Эле всегда везло если не на оригинальных, то на чудаковатых людей, и в родители ей бог послал человеков презабавнейших. Бурная, многословная, неприбранная, курящая мама вечно кого-нибудь «спасала». Папу, явившегося в сорок пятом году из госпиталя, она, будучи студенткой полиграфического института, «спасала» от бездомовья, холода и голода. И «спасла»! Перейдя на заочное отделение, устроилась работать корректором в газету. Будучи человеком благодарным и бесхарактерным, папа после института помогал доучиться матери, тянул лямку в научном учреждении, чуть было диссертацию под напором мамы не написал, но как-то иссилился, порвал домашние и служебные путы, ушел в поле и притаился в лесах. Года четыре спустя прислал сбивчивое письмо, которое мама по рассеянности оставила на кухонном столе.
Пребывая в любопытном отроческом возрасте, Эля то письмо узрела и прочла. «Я навек тебе обязан, но я не могу так жить. Здесь я чувствую себя полезным человеком. Будь свободна, распоряжайся собой, как тебе хочется, и мне предоставь такую же возможность…»

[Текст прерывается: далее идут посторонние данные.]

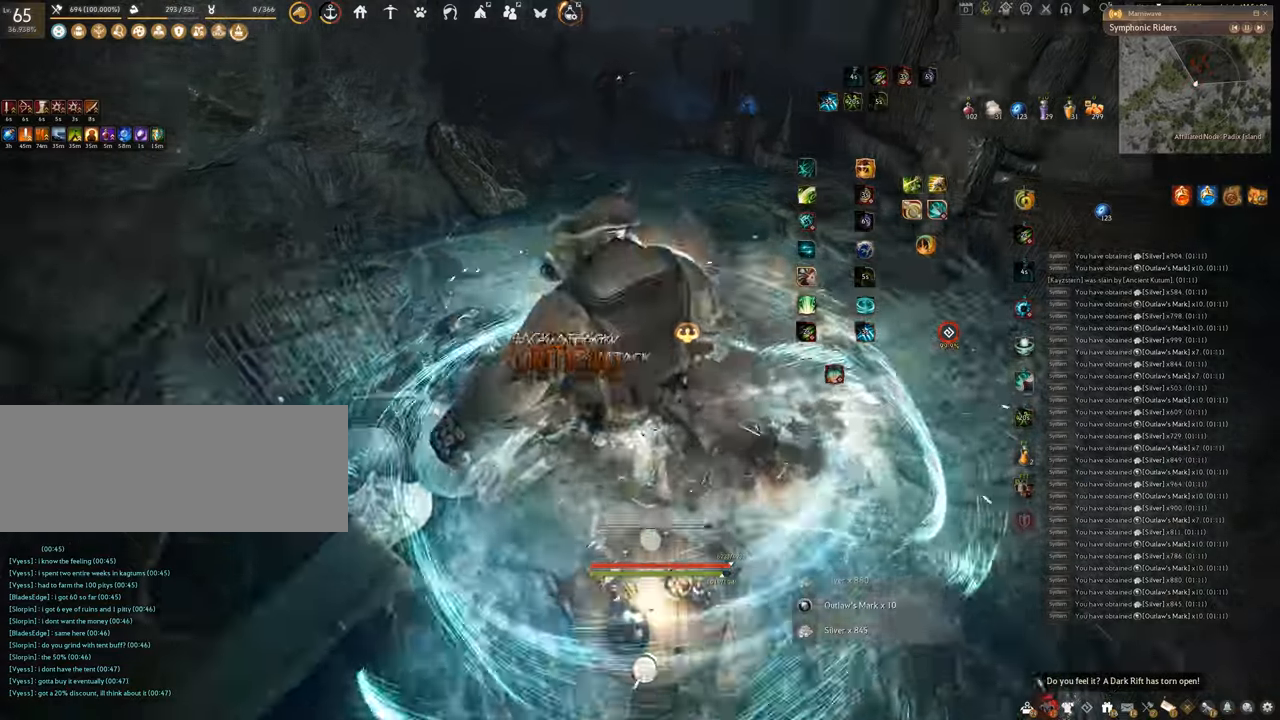
{"keys": ["w"], "mouse": ["right"], "events": [[100, "w", "down"], [167, "mouse_left", "up"], [284, "mouse_right", "down"]]}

Мама не рвала волос на голове, не жаловалась в парторганизацию. Она к той поре работала старшим редактором в только что образовавшемся издательстве, помещение которому определили меж скобяным магазином и похоронным бюро. Говорили — временно, да забыли про то, что говорили, и мама по сию пору пребывала в комнатухе, окно-бойница из которой выходило как раз во двор похоронной организации. Но это нисколько не удручало сотрудников нового издательства. За притыкнутыми столами, где если редактор сидел за столом, то автору надо было уже моститься на стол, мама двигала родную литературу и верила, что именно это издательство благодаря ее и всех работников стараниям будет выпускать не просто лучшие, а самые боевые книги, которые в других издательствах печатать не возьмутся. Из-за скученности и производственных неудобств мама работала часто на дому. Всегда у них околачивались и ночевали на раскладушке, бренчащей с мясом вырванными пружинами, авторы с периферии и нигде не прописанные столичные «гении», за которых мама «ходатайствовала». Стены квартиры — к счастью, старогабаритной, а то бы их за шум и содом выселили — сотрясались возгласами: «Надо беречь язык! Заездили, как клячу!» — «Мы еще поборемся! Двинем! Дадим!..» — «Нет, ты послушай, послушай: „Прекрасно в нас кипящее вино и добрый хлеб, что в печь для нас садится, и женщина, которою дано, сперва измучившись, нам насладиться!“» — «Х-хосподи! Написать такое — и помирать можно!..» — «А вот еще, вот: „Не верь, не верь поэту, дева, его своим ты не зови, и пуще божиего гнева страшись поэтовой любви…“ — Поэтовой! Надо же?! Да за одно такое „искажение“ нынче с порога издательства попрут, неграмотный, скажут, поэзию оскорбляешь…» — «Не отовсюду, голубчик мой, не отовсюду!» — вступала в дебаты растроганная мама, окутываясь облаком сигаретного дыма.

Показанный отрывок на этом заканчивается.